§ **Textauszug**
Agrirouter hilft Landwirten bei der Vernetzung
Das iPhone will nicht mit dem Windows-Computer, der Drucker nicht mit dem Tablet. Wer viele digitale Geräte nutzt, kennt das Problem: Oft können unterschiedliche Betriebssysteme nicht miteinander kommunizieren. Das nervt nicht nur die Verbraucher, sondern sorgt auch in der Landwirtschaft für Probleme. Denn viele Landmaschinen - wie Trecker, Pflug oder Melkmaschine - werden mittlerweile digital gesteuert, erheben und versenden Daten. Die NDR Info Perspektiven stellen ein Unternehmen aus Osnabrück vor, das die Kommunikation zwischen den Maschinen verbessern will.
Michael Seelmeyer steht in seinem Bullenstall im niedersächsischen Neuenkirchen. Dort ist die Digitalisierung längst angekommen. Die Rinder werden von einem Roboter gefüttert. Der Landwirt kann mit seinem iPhone oder PC darauf zugreifen und alles kontrollieren. "Da kann ich sehen, ob er alles so gemacht hat wie ich das wollte und kann auch die Parameter verändern, Kraftfuttermenge pro Tier oder die Fütterungszeiten", erklärt er.
Auch der Ackerbau läuft dort mit digitaler Unterstützung. Seelmeyers Traktoren schicken Daten an andere Maschinen oder direkt in sein Büro. So bekommt er nicht nur eine Dokumentation, sondern kann auch Sprit, Dünger oder Saatgut sparen. Doch rund läuft das selbst bei technikaffinen Bauern wie Seelmeyer nicht immer. Besonders wenn nicht alle Maschinen und Betriebssysteme von einer Marke stammen: "Einiges funktioniert gut, anderes nicht. Es gibt die typischen herstellerabhängigen Probleme. Das sind dann so die Hürden, die man nehmen muss. Oft hängt es auch damit zusammen, worauf sich einzelne Programmierer spezialisiert haben."
Neue Software ist nicht an Hersteller gebunden
Lösen soll diese Probleme künftig der Agrirouter. Die Daten-Austausch-Plattform wurde speziell für Landwirte entwickelt. Geräte und Apps verschiedener Marken sollen so in einer einheitlichen Computersprache miteinander kommunizieren können. Ins Leben gerufen wurde er gemeinsam von rund 20 Landtechnik-Marken. Die Unternehmen bezahlen gemeinsam die Kosten der Software-Entwicklung und das Gehalt von drei Mitarbeitern, die das Projekt von Osnabrück aus koordinieren. Bisher sei es eher die Regel gewesen, dass die Hersteller ihre Dinge selbst für sich entwickelt haben, erklärt Geschäftsführer Jens Möller. "Hier hat sich jetzt eine Gruppe zusammengetan, die Digitalisierung herstellerübergreifend möglich machen will. Sonst kann man das Potential in keiner Weise heben", erklärt er weiter.

§ **Datenauszug**
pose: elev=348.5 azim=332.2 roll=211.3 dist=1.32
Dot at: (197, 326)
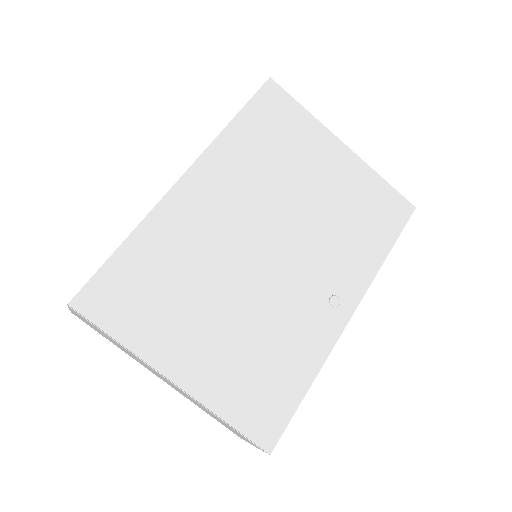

§ **Aufgabe 1**
Gib aus dem Text über den Agrirouter die Passage wortgetreu wieder, die mit den Worten „Neue Software ist“ beginnt und mit „erklärt er weiter.“ endet.
§ **Aufgabe 2**
Von welcher Stadt aus koordinieren die drei Mitarbeiter das Projekt laut dem Text über den Agrirouter?
Für die Bearbeitung wird das Material nicht gebraucht.

§ **Lösung 1**
Neue Software ist nicht an Hersteller gebunden
Lösen soll diese Probleme künftig der Agrirouter. Die Daten-Austausch-Plattform wurde speziell für Landwirte entwickelt. Geräte und Apps verschiedener Marken sollen so in einer einheitlichen Computersprache miteinander kommunizieren können. Ins Leben gerufen wurde er gemeinsam von rund 20 Landtechnik-Marken. Die Unternehmen bezahlen gemeinsam die Kosten der Software-Entwicklung und das Gehalt von drei Mitarbeitern, die das Projekt von Osnabrück aus koordinieren. Bisher sei es eher die Regel gewesen, dass die Hersteller ihre Dinge selbst für sich entwickelt haben, erklärt Geschäftsführer Jens Möller. "Hier hat sich jetzt eine Gruppe zusammengetan, die Digitalisierung herstellerübergreifend möglich machen will. Sonst kann man das Potential in keiner Weise heben", erklärt er weiter.

§ **Lösung 2**
Von Osnabrück aus.